### Assignment:
Please report every line in the entries below that contains the word "Biteri".

Saved data entries:
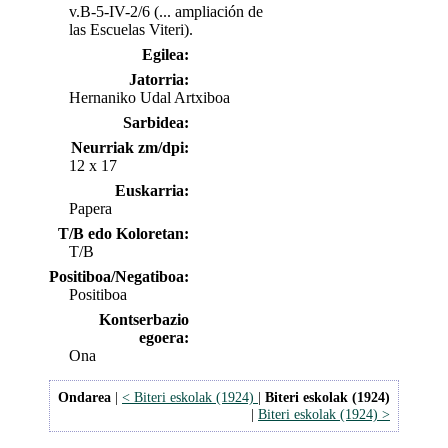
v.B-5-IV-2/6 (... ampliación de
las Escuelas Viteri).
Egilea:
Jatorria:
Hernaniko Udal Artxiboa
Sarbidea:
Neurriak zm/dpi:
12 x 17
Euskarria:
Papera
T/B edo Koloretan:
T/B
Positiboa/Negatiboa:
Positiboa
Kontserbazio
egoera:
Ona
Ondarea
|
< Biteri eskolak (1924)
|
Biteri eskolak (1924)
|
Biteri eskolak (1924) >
--
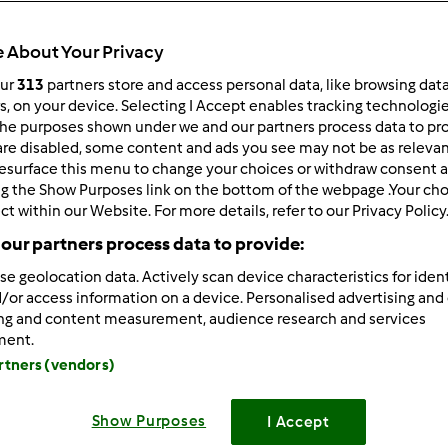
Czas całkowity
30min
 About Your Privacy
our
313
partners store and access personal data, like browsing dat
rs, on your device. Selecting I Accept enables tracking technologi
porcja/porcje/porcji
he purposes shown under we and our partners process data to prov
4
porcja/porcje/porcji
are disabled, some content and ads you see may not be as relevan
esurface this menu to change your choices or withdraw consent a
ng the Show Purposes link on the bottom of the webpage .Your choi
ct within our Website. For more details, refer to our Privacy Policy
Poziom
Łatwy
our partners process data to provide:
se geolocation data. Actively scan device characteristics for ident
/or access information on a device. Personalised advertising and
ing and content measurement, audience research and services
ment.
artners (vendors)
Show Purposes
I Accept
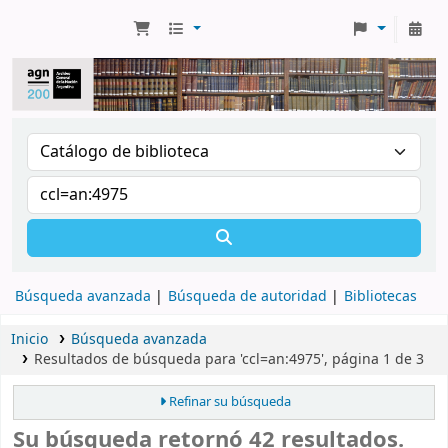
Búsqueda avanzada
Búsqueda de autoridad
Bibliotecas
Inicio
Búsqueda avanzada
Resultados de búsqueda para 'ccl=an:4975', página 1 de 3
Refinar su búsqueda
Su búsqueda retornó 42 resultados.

### Result of this task:
< Biteri eskolak (1924)
Biteri eskolak (1924)
Biteri eskolak (1924) >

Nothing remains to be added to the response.